After breaching the $50,000-level, briefly, over the last 24 hours, Bitcoin was hovering near $48,700 at press time. Meanwhile, a majority of the hedge funds (57%) are trading in crypto or choosing the asset class as a fundamental investment strategy.
2021’s PwC study had also noted that 86% of hedge funds, which are currently investing in digital assets, intend to deploy more capital into the asset class by year-end.
Having said that, Fidelity Digital Assets’ Chris Tyrer also stated in an interview recently that “crypto-native assets such as Bitcoin will play a very prominent role in investment portfolios going forward.” He said,
“But then equally, I really believe that with Blockchain we are creating a new operating system for financial services.”
Many institutional investors look at Bitcoin to “risk-off” losses from other asset classes. Meanwhile, even retail investors have been looking at crypto as an inflation hedge like gold for years. In fact, Amy Arnott, a portfolio strategist for Morningstar, recently noted,
“Crypto is definitely becoming more established as a separate asset class and moving more into the investment mainstream.”

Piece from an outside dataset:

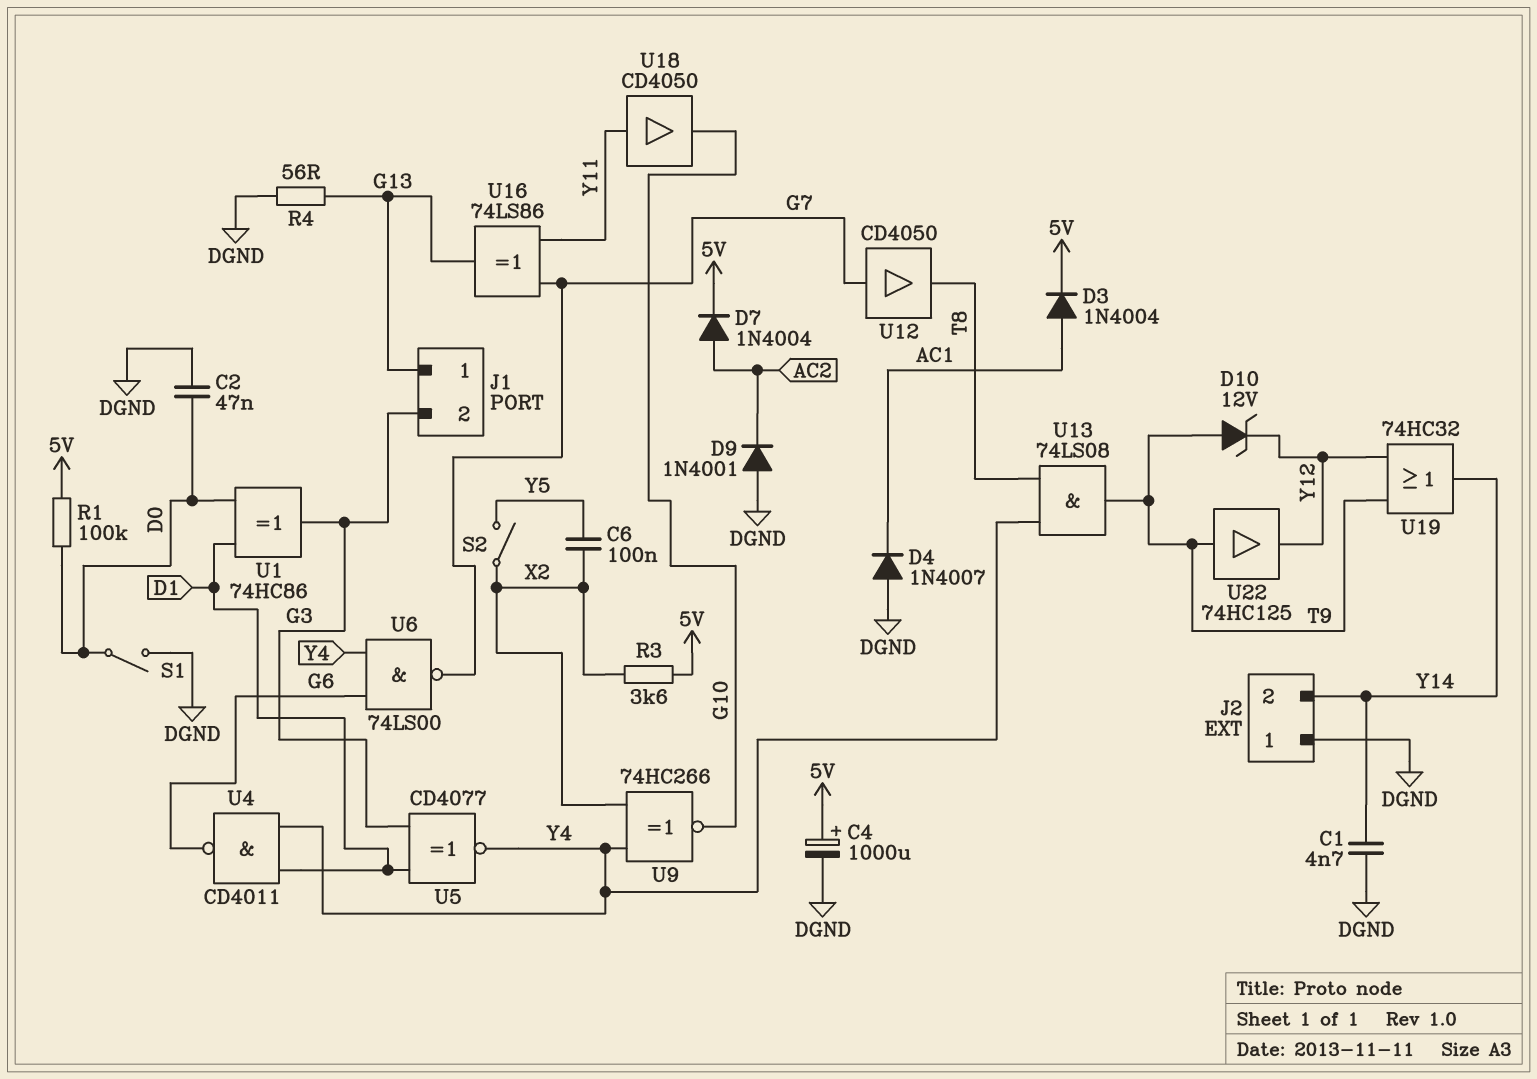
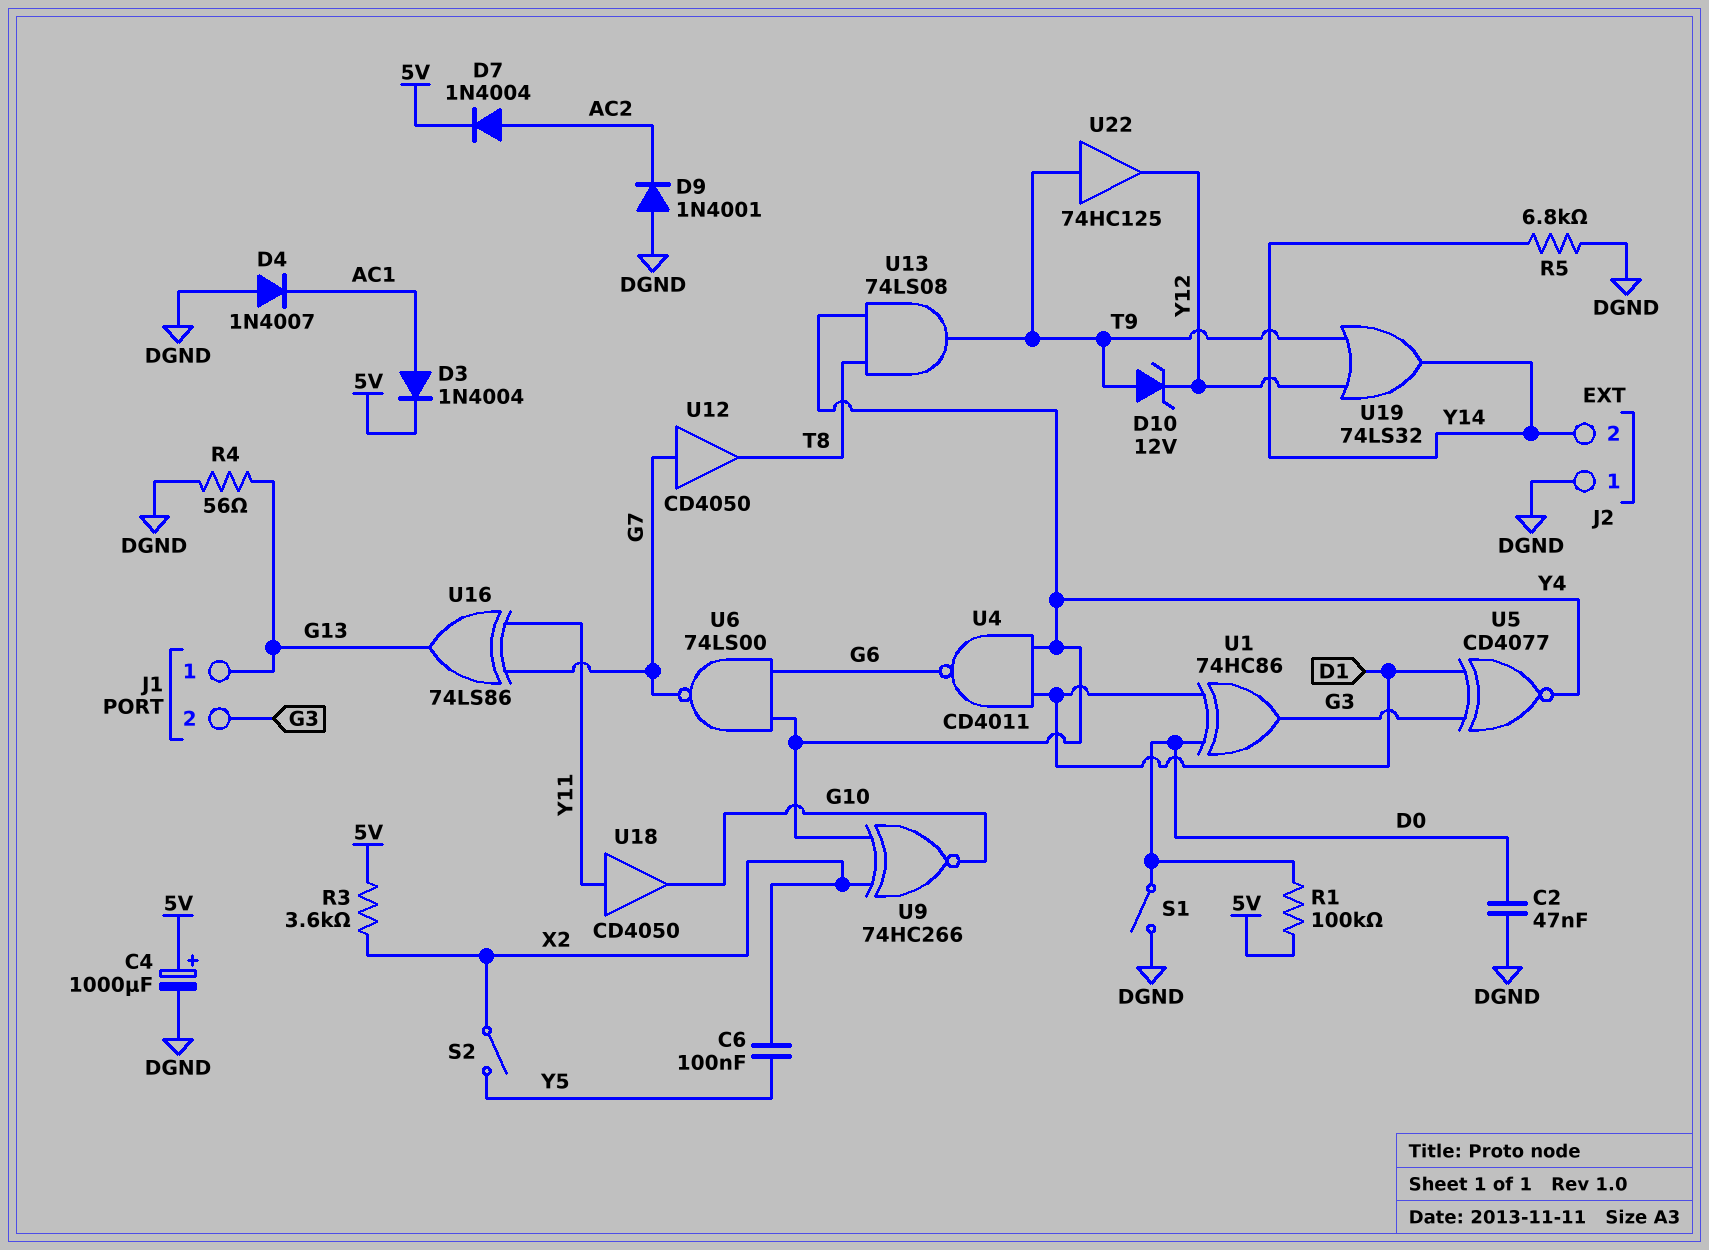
C1: 4.7nF (DGND, Y14) -> none
R5: none -> 6.8k (DGND, Y14)
U19: OR 74HC32 (in T9, in Y12, out Y14) -> OR 74LS32 (in T9, in Y12, out Y14)

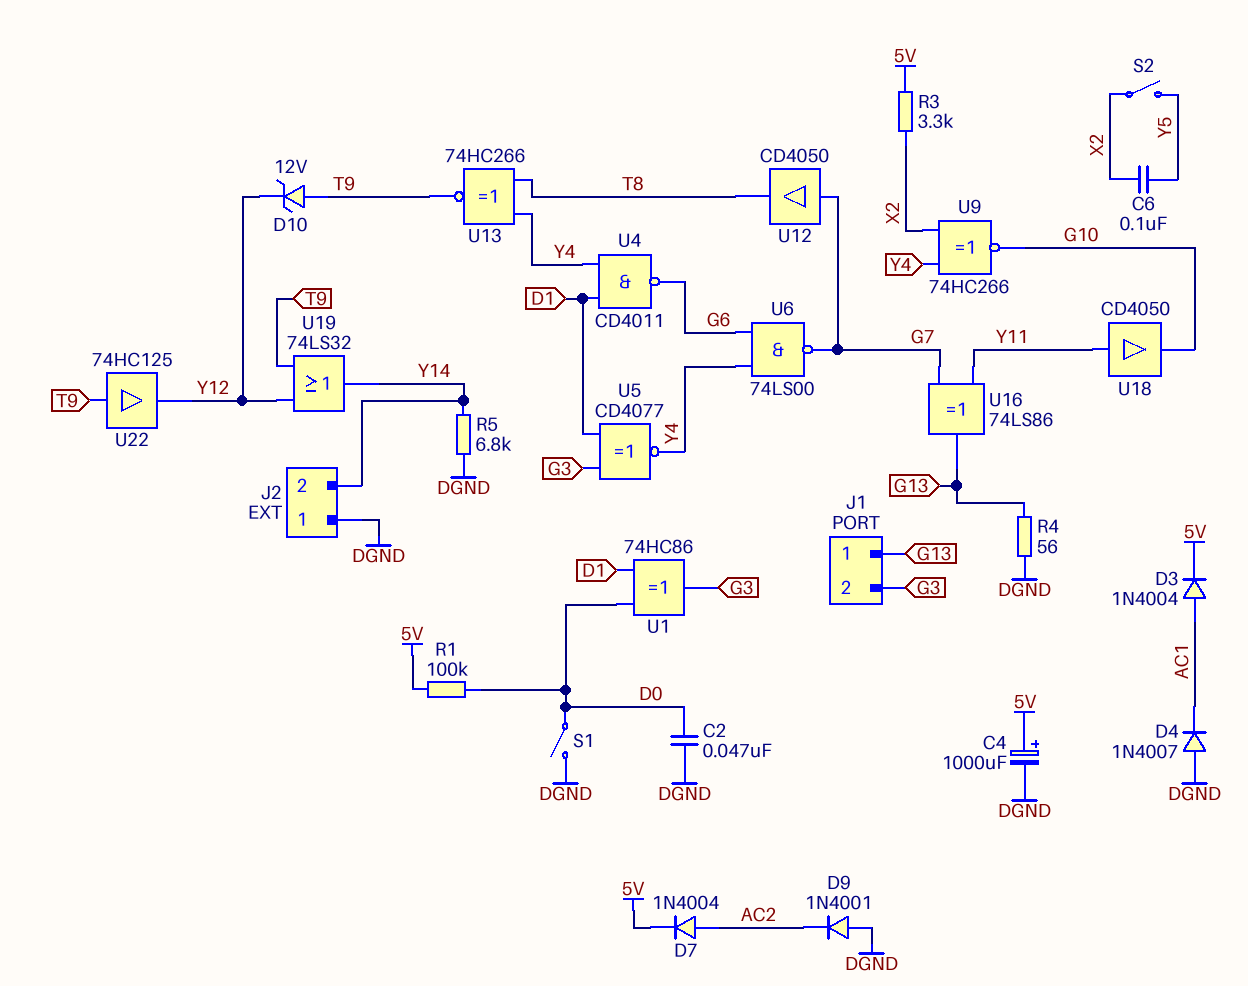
R3: 3.6k (5V, X2) -> 3.3k (5V, X2)
U13: AND 74LS08 (in T8, in Y4, out T9) -> XNOR 74HC266 (in T8, in Y4, out T9)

The key is diversification
Now, most advise investors that they should directly buy the asset from a crypto-exchange or platform. While that is all well and good, Arnott did caution investors about the asset’s high volatility, adding,
“Even a very small percentage of cryptocurrency can really spike up your portfolio’s risk profile.”
It is for this reason that several financial advisors recommend finding the right crypto-diversification. Ivory Johnson, Founder of Delancey Wealth Management, explained in a CNBC segment that the more volatile an asset class, the longer the timeframe it will need.
What this essentially implies is that risky investments might not be a desirable choice in the short run for non-professional investors.
“When you’re angel investing, you make a lot of different investments, and many of them fail, some of them are moderately successful, and some of them are incredibly successful.”
He also added that diversification is important as it’s the combination that makes a “portfolio compelling.” With that, crypto-investors in many countries can passively invest in crypto-ETFs. In the U.S, for instance, investor exposure to funds is limited to Futures crypto-ETFs.
Having said that, Institutional Investor Hall of Famer Rich Bernstein is an exception and does find cryptocurrencies problematic. He told CNBC that crypto-interest is “becoming dangerously parabolic.”
“Cryptos are the biggest financial bubble ever in history… This is just a monster one.”